3 December 2003

Rationing and Us

Arriving at Kidside in 1948, 3 years after the end of WW2 many food items including milk was still rationed and the meagre quantities of WW2 were in the main still maintained.

Our family during the wartime years and later managed to live and eat better than most people. Our primary advantage was our location in the country and a close-knit community. We grew all our vegetables and our fruit requirements were taken care of; we grew lots of carrots and turnips and buried the surplus in a shed of dry sand for winter use, apples, well with surpluses we laid them out on paper in a cool darkened shed and they lasted through most of the winter.

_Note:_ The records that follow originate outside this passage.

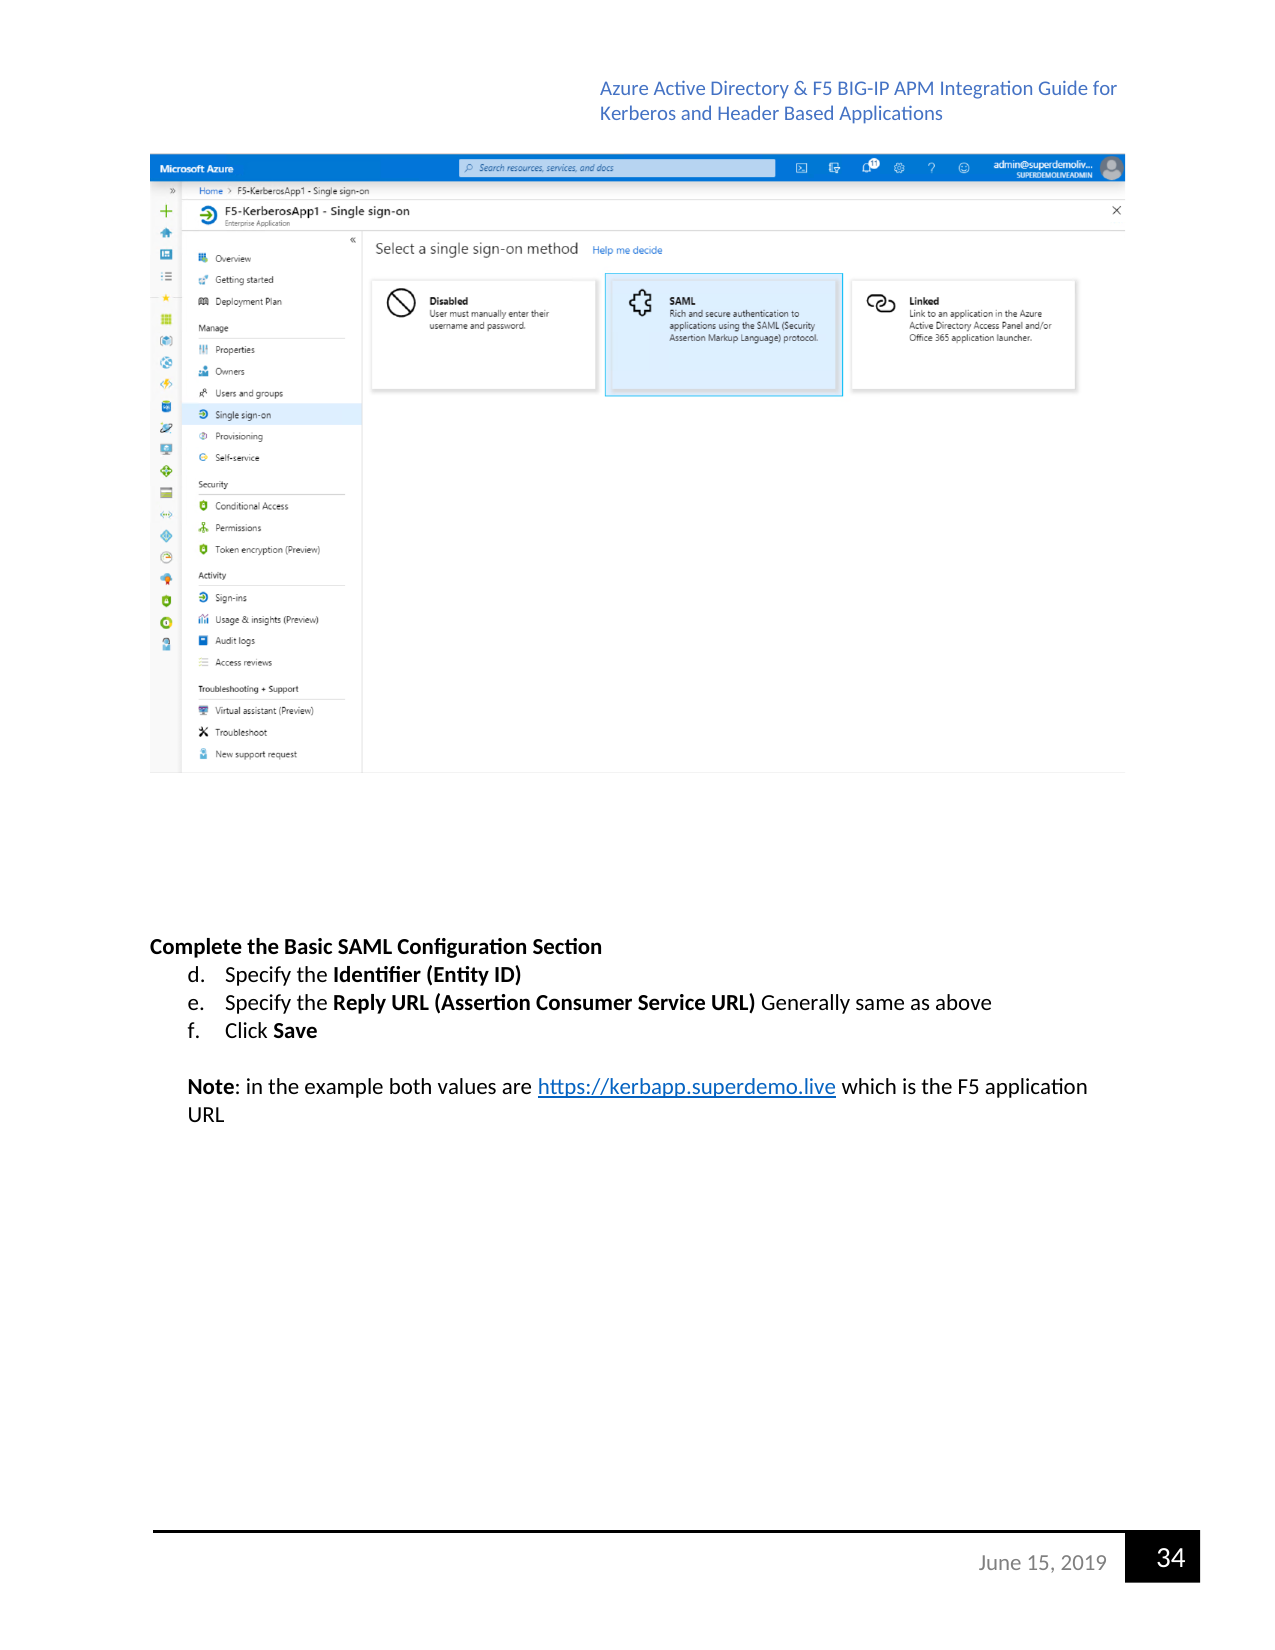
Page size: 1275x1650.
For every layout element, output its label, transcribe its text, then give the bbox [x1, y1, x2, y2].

picture [150, 153, 1125, 773]
list Click Save [187, 1016, 1125, 1044]
list Specify the Identifier (Entity ID) [187, 960, 1125, 988]
text Note: in the example both values are https://kerbapp.superdemo.live which is the F5 application URL [187, 1072, 1125, 1128]
text Complete the Basic SAML Configuration Section [150, 932, 1125, 960]
list Specify the Reply URL (Assertion Consumer Service URL) Generally same as above [187, 988, 1125, 1016]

Tomatoes too and even gourmet artichokes if we wanted them.

We caught fish in Lake Ullswater and the river at Kidside. Meat from local farmer friends and Uncle John Brough, also from shot, snared and caught rabbits; rabbit meat from sweet pasture was very tasty, especially in rabbit pie. Our hens provided us with chicken meat also and any amount of eggs. Dad used to incubate fertile eggs each year and Mum too to secure new stock. We kept a cockerel to do his duty.

At Christmas we always managed a turkey to dress the table, most farmers produced a few extra and gave to friends although one year I had to bike past Howtown to buy one from a farmer who dispatched the bird on the spot and tying its leg together, hung it on the handle bars of my bike. Yes, we lived quite well.

Tea, sugar, soap, etc. was a different matter we had the rationed amounts only. With sugar, Mum used to empty the sugar from the bag into a container and then proceed to carefully dissect the paper bag and extract the sugar granules from its folds, a teaspoonful at the most. For extra butter we had a small hand churn and used cream from the farm. Mum knew all about salting butter to taste from her years on the family farm. Tea was not too much of a problem, we boys did not drink it very often, and milk was preferred. Dad liked his big regular mug of tea and mum liked her share too no doubt. Bread, well Mum baked her own another legacy from the farm; we seemed to always have enough flour. Fat was precious with the small sorry ration, bacon fat found its way into the fry pan as did fat from pork and beef. Soap, well you never let it stay in the water, you used it and put back into the holder promptly. Soap powder again the very minimum was used for washing and the wash was always a full load.

And so it went on, carefulness and common sense was the order of the day. As I pen this, I think of those townspeople who were not so lucky as us with our facilities, having to rely much more on the rationed goods

When we were at Sharrow Bay a wood known as Barton Park was not too far away and full of hazel nut trees. We used to pick the hazel nuts in autumn and store them for winter treats.


Ah, I here you wonder, what is a Spiv? Well the picture of a Spiv in those days of the 1940s and 50s was a flashy suited "gentleman", loud tie, pointy-toed shoes, light camel-hair overcoat all topped with an American style Fedora hat over slicked Bryllcreamed hair. This "gentleman" was a wheeler-dealer, he could get you anything... petrol, butter, meat, in fact anything that was rationed, a luxury or in short supply in austerity Britain but at a price. He had plenty of customers clammering for his goods, be it food, nylons for the girls or petrol for a visit to relatives.

He operated the local black market and knew all the sources of illegal goods. Some farmers would sell him meat, poultry or eggs. Some people sold him their surplus produce. If he could not find sellers of these sources
He would not think twice of stealing them if he had to without getting caught. There were always sellers of illegal goods if the price was right and buyers of rationed goods at inflated prices. He was the middleman.

His name stemmed from the word VIPs... Very Important Persons spelt in reverse according the most popular explanation of the era. I tend to believe this explanation, there are other suggested ones.

In many peoples eyes a Spiv was a necessary evil, for he did bring a little sparkle into the lives of people of dull, austerity-ridden Britain.